QUESTIONS:
1. In the Emotet article, translate this sentence into Spanish: "Emotet is a known banking trojan, discovered five years ago, first in Europe and the USA."
2. Reproduce everything in the Emotet article from "Emotet is a" down to "long as possible.".

═════ SELECTED TEXT ═════

Emotets’ banking trojan has now evolved, it would seem it now has taken on new tactics in the form of hijacking users old email chains and then responding from a spoofed address to portray legitimacy, this additional tactic can heighten a hackers chances when stealing financial information once a victim has been lured into clicking on said malicious content. Targeted emails appears to affect both private and public sectors, including government, particularly those that provide financial and banking services.
Emotet is a known banking trojan, discovered five years ago, first in Europe and the USA. It injects itself into a user’s device via malspam links or attachments, with the intent to steal financial data. It targets banking emails and can sometimes deploy further attacks once inside a device. You can find more news on Emotet in previously written articles such as the following: URLhaus taken down over 100,000 malware websites in 10 months.
This campaign targeted mainly Chile and used living off the land techniques (LotL) to bypass Virus Total detections. This up and coming tactic uses already installed tools on a users’ device to remain undetected for as long as possible.
Emotet’s new tactic
The attachment, labelled “__Denuncia_Activa_CL.PDF.bat,” hides the source code which then downloads from the command and control server. After, it downloads another script. This script exploits the WinRar/Ace vulnerability (CVE-2018-20250) to place the malware into Windows start-up. This prompts device reboot and allows the malware to remain persistent in the system after reboot. The virus is set to attack Spanish/Chilean users, detected by the device’s language preference and geographical location. Alongside Chile, users affected include residents of the USA and Germany. Researchers at Seguranca Informatica, also discovered that the users were from Spanish banks such as the Banco de Chile, Banco Security and Santander.

═════ SUPPLIED MATERIAL ═════

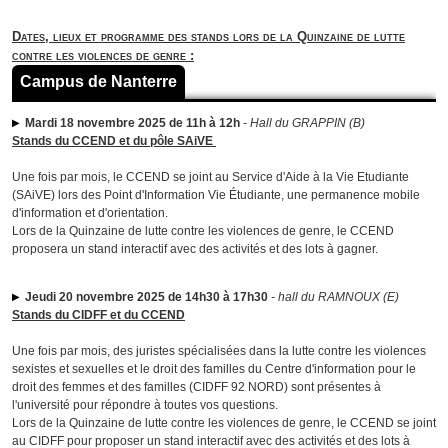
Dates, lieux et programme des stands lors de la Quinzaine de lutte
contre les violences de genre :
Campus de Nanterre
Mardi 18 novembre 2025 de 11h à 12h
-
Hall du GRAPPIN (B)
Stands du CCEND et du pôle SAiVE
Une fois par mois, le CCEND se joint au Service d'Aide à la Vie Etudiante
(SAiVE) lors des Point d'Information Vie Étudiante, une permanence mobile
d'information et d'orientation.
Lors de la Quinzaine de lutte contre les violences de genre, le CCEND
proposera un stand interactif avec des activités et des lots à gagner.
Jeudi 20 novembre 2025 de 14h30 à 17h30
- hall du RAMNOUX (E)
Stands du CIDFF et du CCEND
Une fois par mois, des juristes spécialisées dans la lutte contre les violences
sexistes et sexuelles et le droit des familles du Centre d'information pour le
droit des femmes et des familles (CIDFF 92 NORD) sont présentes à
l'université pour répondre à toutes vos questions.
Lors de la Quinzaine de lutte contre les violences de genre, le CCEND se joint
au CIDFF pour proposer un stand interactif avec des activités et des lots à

═════
═════ SUPPLIED MATERIAL ═════

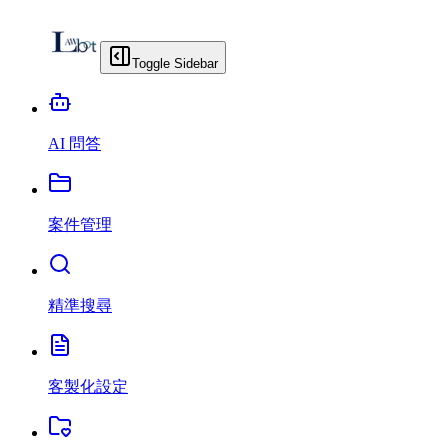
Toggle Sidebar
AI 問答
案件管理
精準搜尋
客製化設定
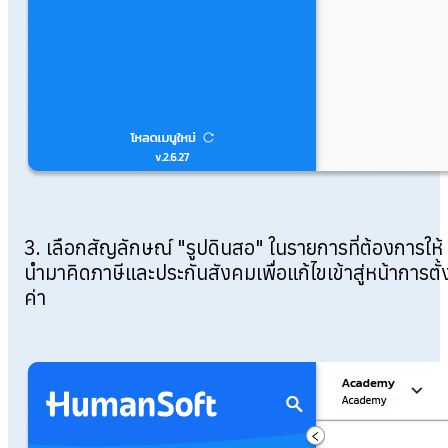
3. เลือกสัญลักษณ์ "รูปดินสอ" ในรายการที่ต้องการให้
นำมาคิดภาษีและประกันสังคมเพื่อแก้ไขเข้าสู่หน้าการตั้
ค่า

═════

PROBLEM SOLUTIONS:
1. Emotet es un troyano bancario conocido, descubierto hace cinco años, primero en Europa y en EE. UU.

2.
Emotet is a known banking trojan, discovered five years ago, first in Europe and the USA. It injects itself into a user’s device via malspam links or attachments, with the intent to steal financial data. It targets banking emails and can sometimes deploy further attacks once inside a device. You can find more news on Emotet in previously written articles such as the following: URLhaus taken down over 100,000 malware websites in 10 months.
This campaign targeted mainly Chile and used living off the land techniques (LotL) to bypass Virus Total detections. This up and coming tactic uses already installed tools on a users’ device to remain undetected for as long as possible.